__Text for analysis__
[Start of section]
Registered Companies in Ghana will henceforth be required to declare their ‘beneficial owners’ as part of a requirement of the Company’s Act, 2019, (Act 992) to promote transparency and accountability in the running of businesses in Ghana.

Beneficial owners in this sense refers to the individuals (but not limited to management members) who stand to benefit from the Company’s fortunes and risks.

The decision follows the deployment of a new Central Beneficial Ownership Register for all companies by the Registrar-General’s Department.

According to the World Bank, roughly 70% of the biggest corruption cases between 1980 and 2010 involved anonymous companies. When it comes to the oil, gas and mining sectors, it has been estimated that up to US$1trillion is siphoned out of developing countries in lost tax revenues through shell companies that hide their beneficial owners.
[End of section]
[Rendered chart images]
[Start of section]
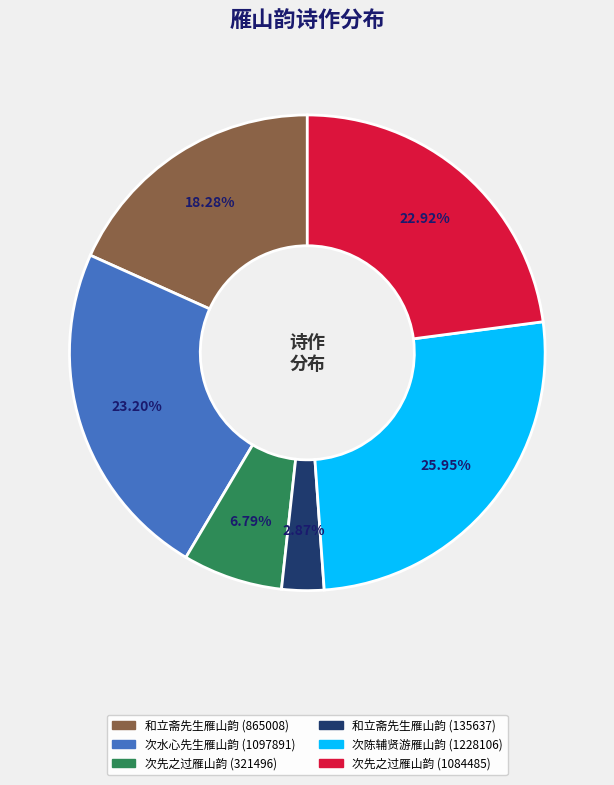

Which category has the biggest portion of the pie?

次陈辅贤游雁山韵 (1228106)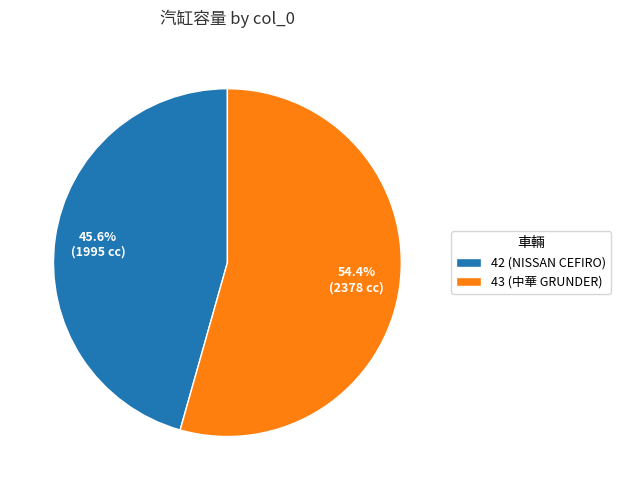

Is 42 the majority of the pie?

No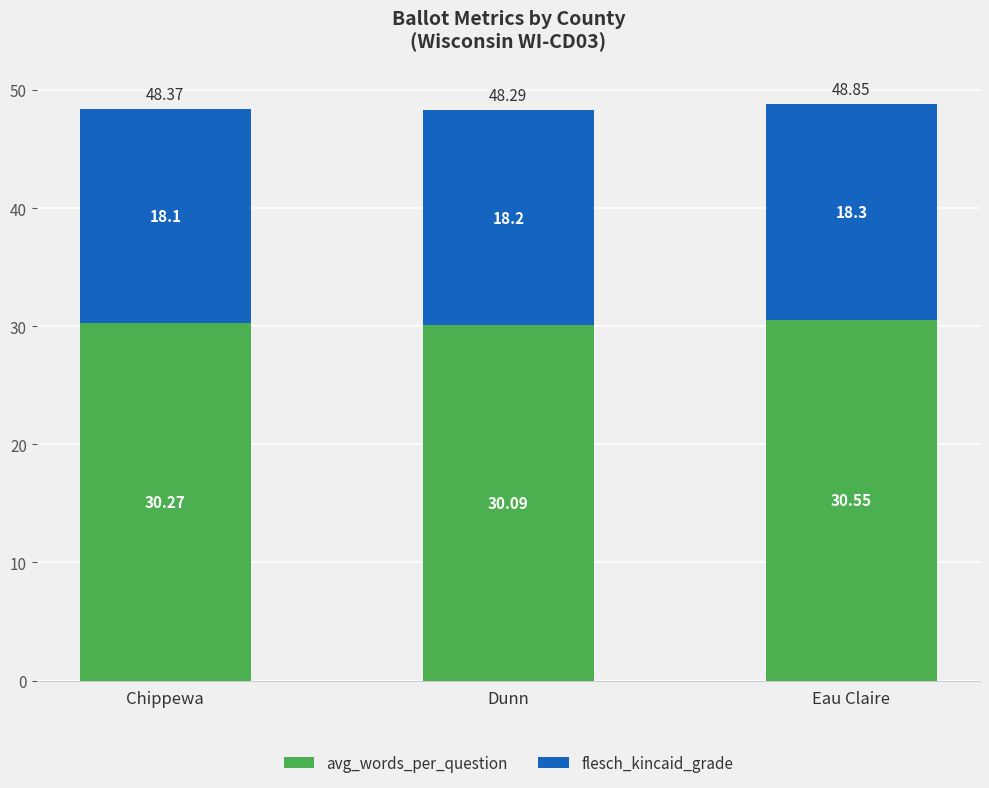

Rank the categories by avg_words_per_question value from lowest to highest.

Dunn, Chippewa, Eau Claire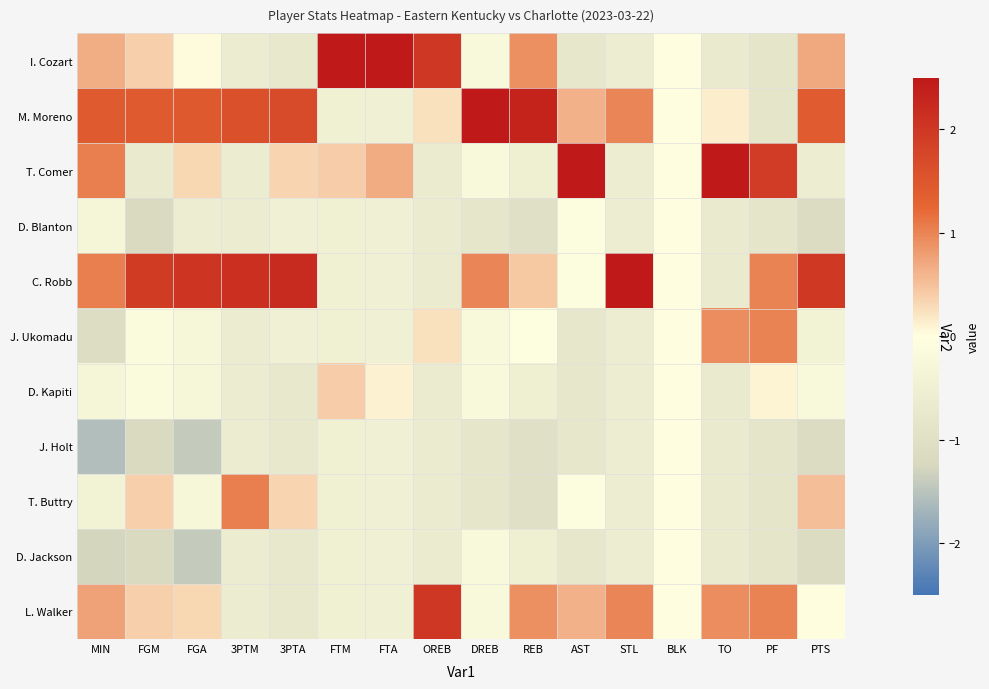

At which category does the chart reach its peak across all series?

FTM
[End of section]
__Exercise details__
Carry on the text about Ghana's beneficial ownership requirement for registered companies, picking up after its final sentence.

__Written reply__
The move is therefore expected to assist authorities to effectively counteract money laundering and tax evasion, while also stemming illicit financial flows. In line with Ghana’s commitment to use transparency as a tool for fighting corruption, some analysts have agreed that the new beneficial ownership regime will help to identify the true owners of all companies.

According to the Registrar-General, four key issues will be addressed by the new beneficial ownership commitments:

Strengthening the disclosure requirements – Reinforcing underlying legal and regulatory requirements for disclosure of different types of ownership across various legal vehicles is fundamental to more effective, transparent processes.

Improving the interoperability of information – Applying common standards such as the Beneficial Ownership Data Standard and linking ownership information with other policy areas can help to track money and assets across sectors and jurisdictions.

Verifying registered information – Open beneficial ownership data, coupled with strong verification systems, ensures data is accurate and useable.

Engaging citizens in monitoring and accountability – Informal and formal channels for accountability enable citizens to actively use ownership data to uncover networks of corruption.